| EXERCISE DESCRIPTION |
Reproduce every one of the records below word for word, omitting the pictures.

| RECORDS SHOWN |
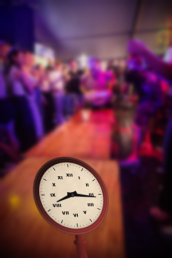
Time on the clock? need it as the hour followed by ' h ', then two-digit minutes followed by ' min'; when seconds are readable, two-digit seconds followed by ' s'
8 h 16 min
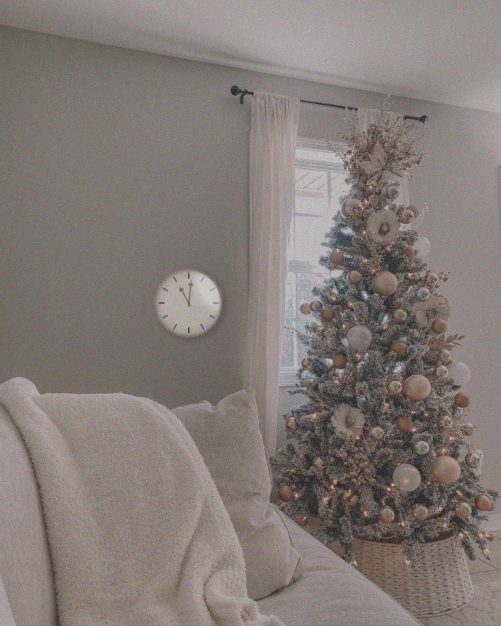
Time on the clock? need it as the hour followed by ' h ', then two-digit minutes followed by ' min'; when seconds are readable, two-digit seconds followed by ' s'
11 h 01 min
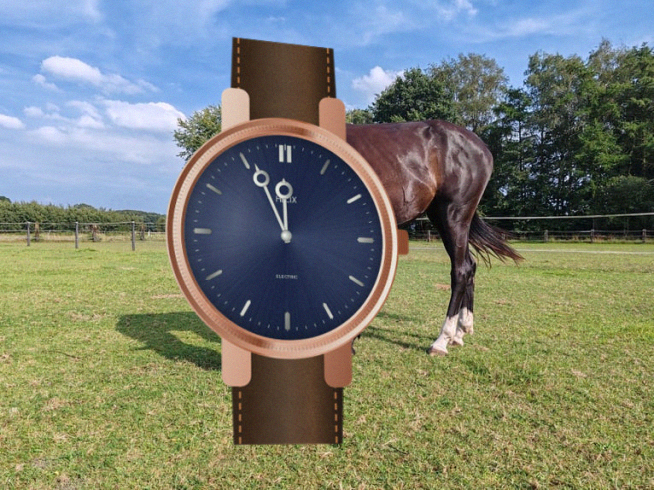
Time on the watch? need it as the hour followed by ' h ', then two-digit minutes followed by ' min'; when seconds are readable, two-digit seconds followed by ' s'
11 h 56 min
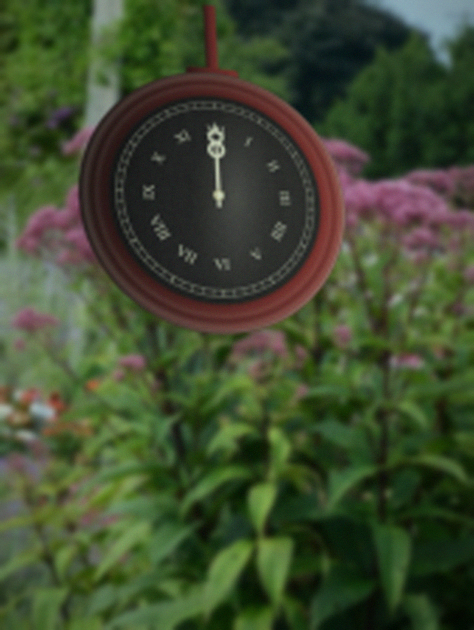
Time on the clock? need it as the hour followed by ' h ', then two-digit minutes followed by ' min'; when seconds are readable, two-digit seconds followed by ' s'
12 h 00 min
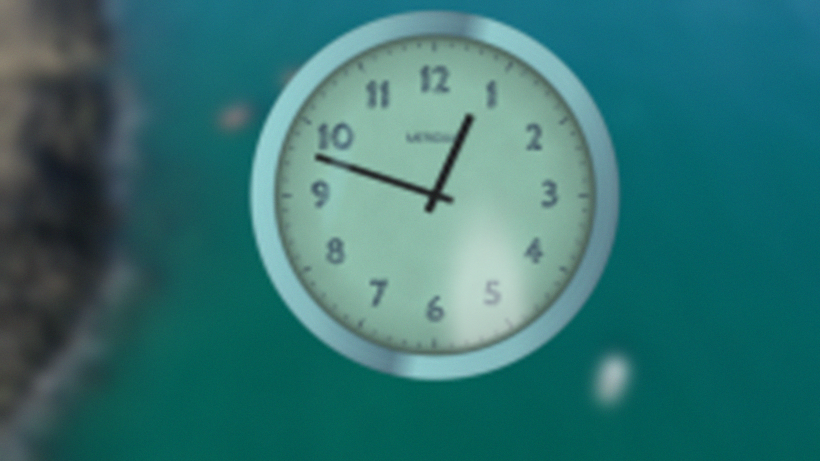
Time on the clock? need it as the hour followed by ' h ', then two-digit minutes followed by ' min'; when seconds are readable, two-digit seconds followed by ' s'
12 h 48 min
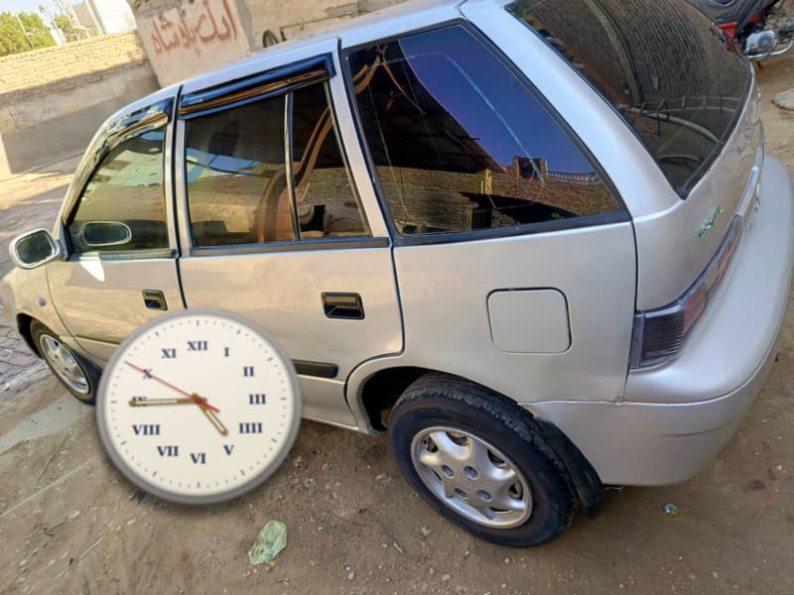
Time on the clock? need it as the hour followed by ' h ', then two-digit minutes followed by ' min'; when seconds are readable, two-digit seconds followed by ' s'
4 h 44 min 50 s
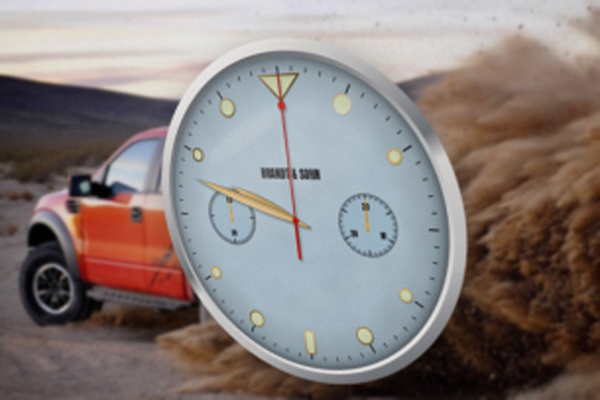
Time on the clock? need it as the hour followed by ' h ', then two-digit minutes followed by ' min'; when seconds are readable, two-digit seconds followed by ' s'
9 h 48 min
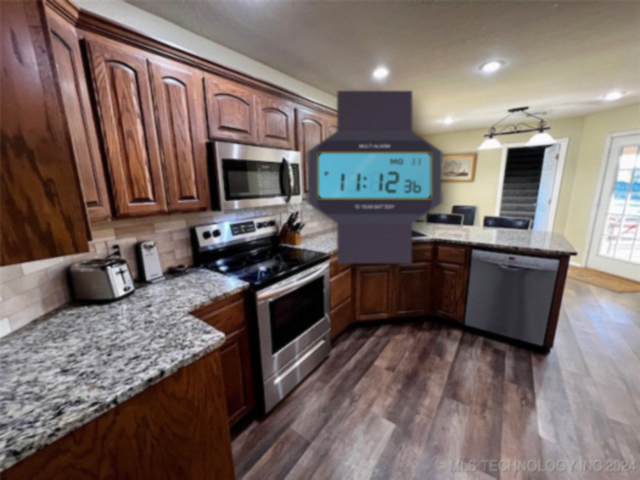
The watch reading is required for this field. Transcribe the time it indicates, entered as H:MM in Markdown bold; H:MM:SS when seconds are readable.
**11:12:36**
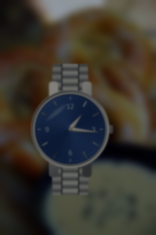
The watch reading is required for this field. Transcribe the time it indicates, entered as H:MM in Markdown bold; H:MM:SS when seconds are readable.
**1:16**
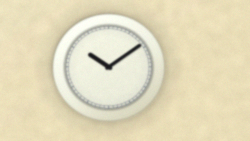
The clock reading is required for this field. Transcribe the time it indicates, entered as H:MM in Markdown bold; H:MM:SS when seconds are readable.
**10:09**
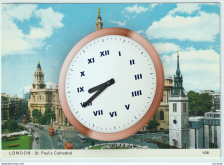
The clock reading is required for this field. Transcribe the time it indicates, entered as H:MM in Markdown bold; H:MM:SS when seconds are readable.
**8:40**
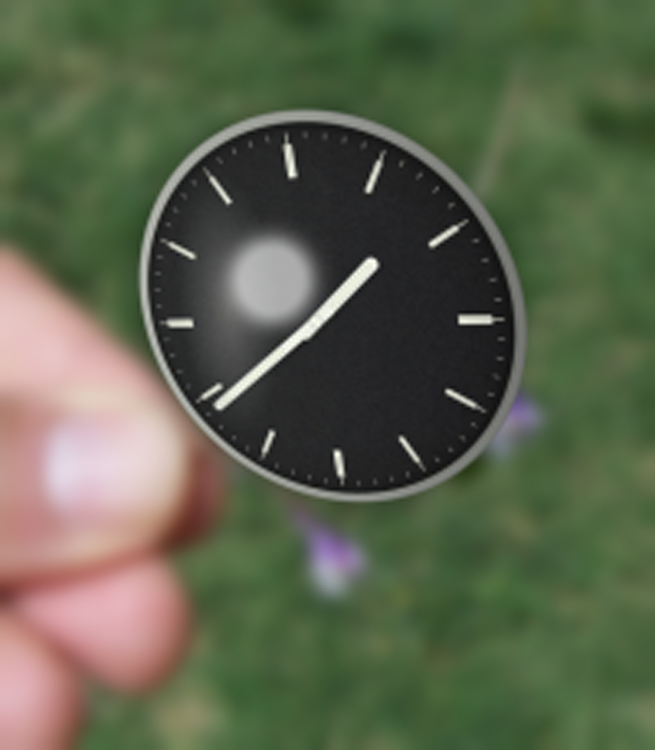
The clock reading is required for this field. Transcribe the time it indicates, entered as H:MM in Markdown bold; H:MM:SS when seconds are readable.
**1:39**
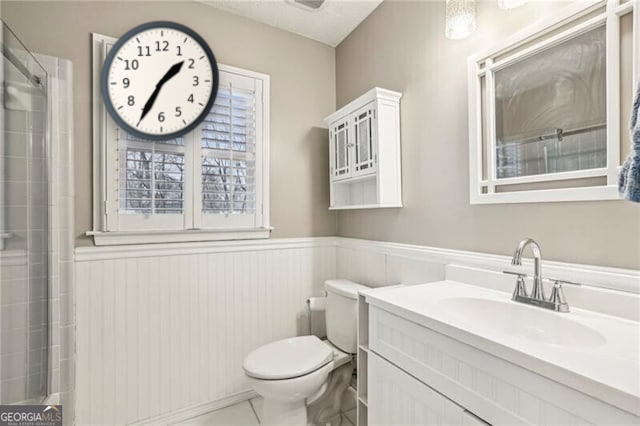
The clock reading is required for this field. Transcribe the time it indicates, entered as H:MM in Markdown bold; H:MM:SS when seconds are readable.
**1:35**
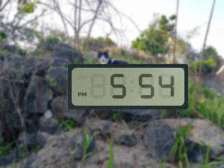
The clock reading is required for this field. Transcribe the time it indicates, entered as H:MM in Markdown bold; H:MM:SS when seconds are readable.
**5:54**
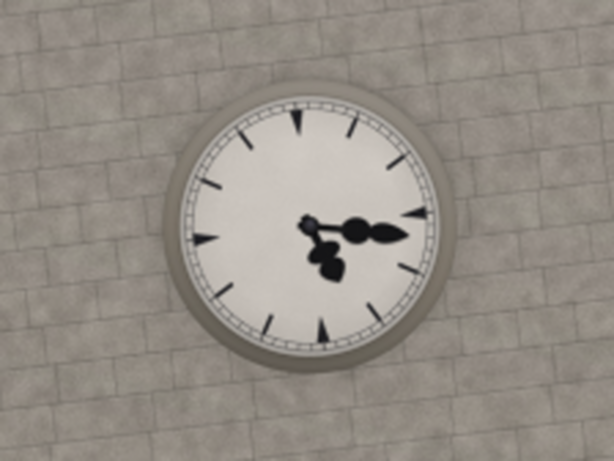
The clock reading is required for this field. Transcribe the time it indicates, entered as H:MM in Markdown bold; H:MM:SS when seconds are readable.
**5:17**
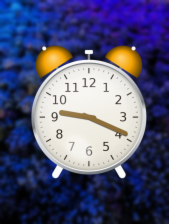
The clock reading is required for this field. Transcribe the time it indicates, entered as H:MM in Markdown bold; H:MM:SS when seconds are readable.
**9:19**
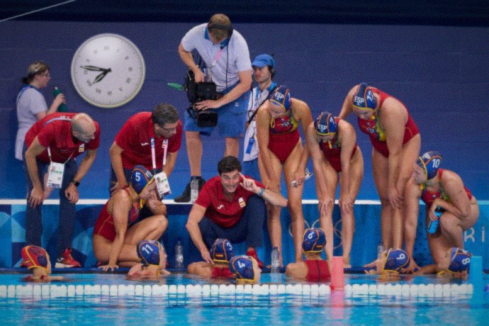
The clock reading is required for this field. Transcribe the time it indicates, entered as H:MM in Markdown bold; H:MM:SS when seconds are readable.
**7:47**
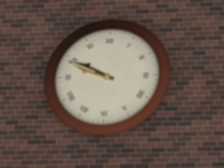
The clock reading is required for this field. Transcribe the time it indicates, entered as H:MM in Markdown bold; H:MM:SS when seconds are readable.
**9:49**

| RESPONSE TO THIS TASK |
Time on the clock? need it as the hour followed by ' h ', then two-digit minutes followed by ' min'; when seconds are readable, two-digit seconds followed by ' s'
8 h 16 min
Time on the clock? need it as the hour followed by ' h ', then two-digit minutes followed by ' min'; when seconds are readable, two-digit seconds followed by ' s'
11 h 01 min
Time on the watch? need it as the hour followed by ' h ', then two-digit minutes followed by ' min'; when seconds are readable, two-digit seconds followed by ' s'
11 h 56 min
Time on the clock? need it as the hour followed by ' h ', then two-digit minutes followed by ' min'; when seconds are readable, two-digit seconds followed by ' s'
12 h 00 min
Time on the clock? need it as the hour followed by ' h ', then two-digit minutes followed by ' min'; when seconds are readable, two-digit seconds followed by ' s'
12 h 48 min
Time on the clock? need it as the hour followed by ' h ', then two-digit minutes followed by ' min'; when seconds are readable, two-digit seconds followed by ' s'
4 h 44 min 50 s
Time on the clock? need it as the hour followed by ' h ', then two-digit minutes followed by ' min'; when seconds are readable, two-digit seconds followed by ' s'
9 h 48 min
The watch reading is required for this field. Transcribe the time it indicates, entered as H:MM in Markdown bold; H:MM:SS when seconds are readable.
**11:12:36**
The watch reading is required for this field. Transcribe the time it indicates, entered as H:MM in Markdown bold; H:MM:SS when seconds are readable.
**1:16**
The clock reading is required for this field. Transcribe the time it indicates, entered as H:MM in Markdown bold; H:MM:SS when seconds are readable.
**10:09**
The clock reading is required for this field. Transcribe the time it indicates, entered as H:MM in Markdown bold; H:MM:SS when seconds are readable.
**8:40**
The clock reading is required for this field. Transcribe the time it indicates, entered as H:MM in Markdown bold; H:MM:SS when seconds are readable.
**1:39**
The clock reading is required for this field. Transcribe the time it indicates, entered as H:MM in Markdown bold; H:MM:SS when seconds are readable.
**1:35**
The clock reading is required for this field. Transcribe the time it indicates, entered as H:MM in Markdown bold; H:MM:SS when seconds are readable.
**5:54**
The clock reading is required for this field. Transcribe the time it indicates, entered as H:MM in Markdown bold; H:MM:SS when seconds are readable.
**5:17**
The clock reading is required for this field. Transcribe the time it indicates, entered as H:MM in Markdown bold; H:MM:SS when seconds are readable.
**9:19**
The clock reading is required for this field. Transcribe the time it indicates, entered as H:MM in Markdown bold; H:MM:SS when seconds are readable.
**7:47**
The clock reading is required for this field. Transcribe the time it indicates, entered as H:MM in Markdown bold; H:MM:SS when seconds are readable.
**9:49**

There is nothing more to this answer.